### Instruction
Reproduce every line of the records below verbatim, omitting the pictures from your answer.
########
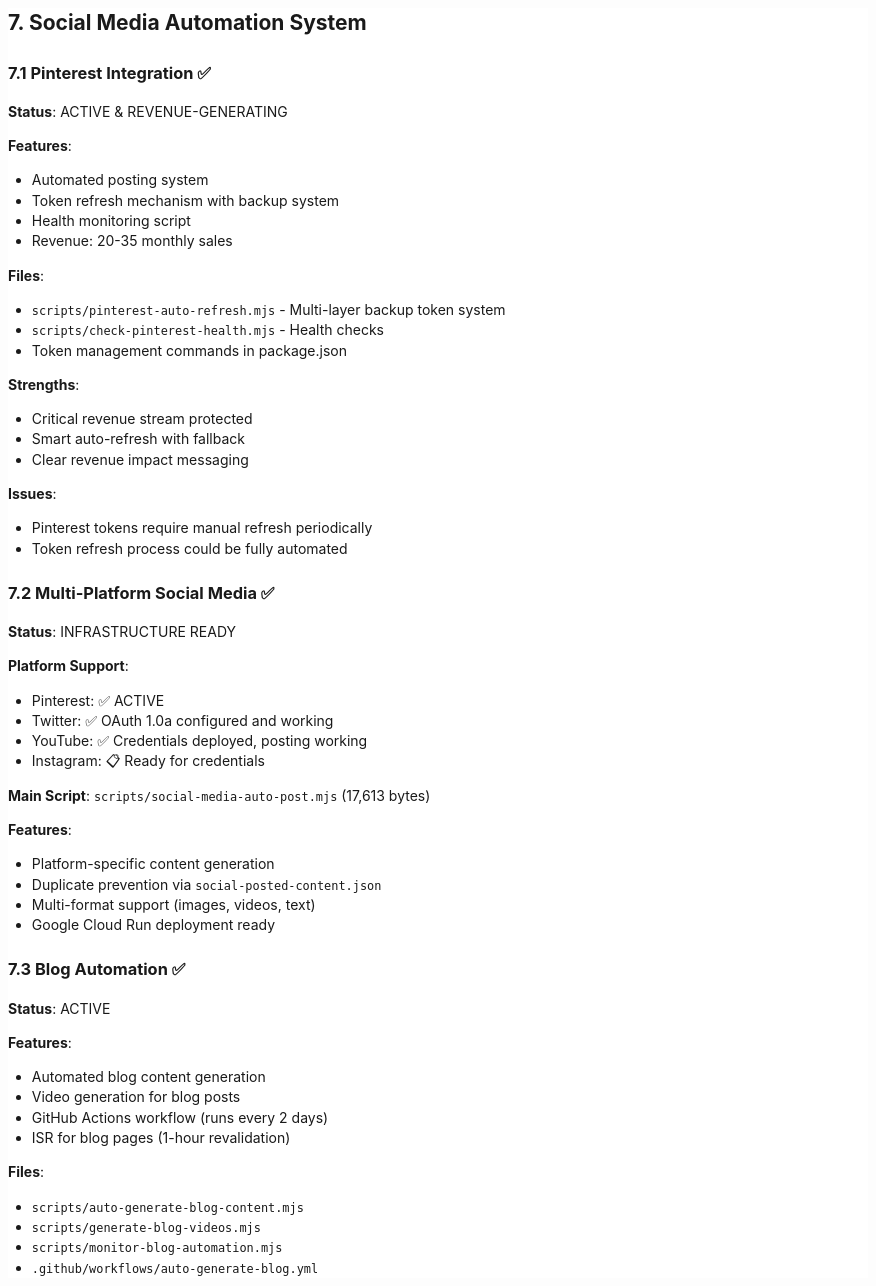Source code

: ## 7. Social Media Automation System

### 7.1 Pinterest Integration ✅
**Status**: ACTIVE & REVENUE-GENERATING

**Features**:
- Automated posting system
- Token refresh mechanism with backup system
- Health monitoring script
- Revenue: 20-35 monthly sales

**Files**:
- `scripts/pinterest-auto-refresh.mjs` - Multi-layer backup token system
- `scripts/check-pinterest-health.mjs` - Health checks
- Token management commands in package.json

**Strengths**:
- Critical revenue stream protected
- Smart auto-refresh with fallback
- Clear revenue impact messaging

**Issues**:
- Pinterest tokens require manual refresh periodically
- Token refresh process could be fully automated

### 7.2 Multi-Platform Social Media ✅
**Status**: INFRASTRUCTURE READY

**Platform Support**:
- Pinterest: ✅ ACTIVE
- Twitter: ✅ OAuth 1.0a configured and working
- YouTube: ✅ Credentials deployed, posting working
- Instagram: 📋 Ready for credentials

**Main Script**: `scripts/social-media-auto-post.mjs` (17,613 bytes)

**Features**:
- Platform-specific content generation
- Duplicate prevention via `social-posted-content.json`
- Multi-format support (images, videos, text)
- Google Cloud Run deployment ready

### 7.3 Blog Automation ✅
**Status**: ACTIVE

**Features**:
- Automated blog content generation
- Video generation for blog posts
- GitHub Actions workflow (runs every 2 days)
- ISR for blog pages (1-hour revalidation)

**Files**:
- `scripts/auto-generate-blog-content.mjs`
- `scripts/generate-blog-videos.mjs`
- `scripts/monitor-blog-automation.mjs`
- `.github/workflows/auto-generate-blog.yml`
########
### Solution to this task
Source code

: ## 7. Social Media Automation System

### 7.1 Pinterest Integration ✅
**Status**: ACTIVE & REVENUE-GENERATING

**Features**:
- Automated posting system
- Token refresh mechanism with backup system
- Health monitoring script
- Revenue: 20-35 monthly sales

**Files**:
- `scripts/pinterest-auto-refresh.mjs` - Multi-layer backup token system
- `scripts/check-pinterest-health.mjs` - Health checks
- Token management commands in package.json

**Strengths**:
- Critical revenue stream protected
- Smart auto-refresh with fallback
- Clear revenue impact messaging

**Issues**:
- Pinterest tokens require manual refresh periodically
- Token refresh process could be fully automated

### 7.2 Multi-Platform Social Media ✅
**Status**: INFRASTRUCTURE READY

**Platform Support**:
- Pinterest: ✅ ACTIVE
- Twitter: ✅ OAuth 1.0a configured and working
- YouTube: ✅ Credentials deployed, posting working
- Instagram: 📋 Ready for credentials

**Main Script**: `scripts/social-media-auto-post.mjs` (17,613 bytes)

**Features**:
- Platform-specific content generation
- Duplicate prevention via `social-posted-content.json`
- Multi-format support (images, videos, text)
- Google Cloud Run deployment ready

### 7.3 Blog Automation ✅
**Status**: ACTIVE

**Features**:
- Automated blog content generation
- Video generation for blog posts
- GitHub Actions workflow (runs every 2 days)
- ISR for blog pages (1-hour revalidation)

**Files**:
- `scripts/auto-generate-blog-content.mjs`
- `scripts/generate-blog-videos.mjs`
- `scripts/monitor-blog-automation.mjs`
- `.github/workflows/auto-generate-blog.yml`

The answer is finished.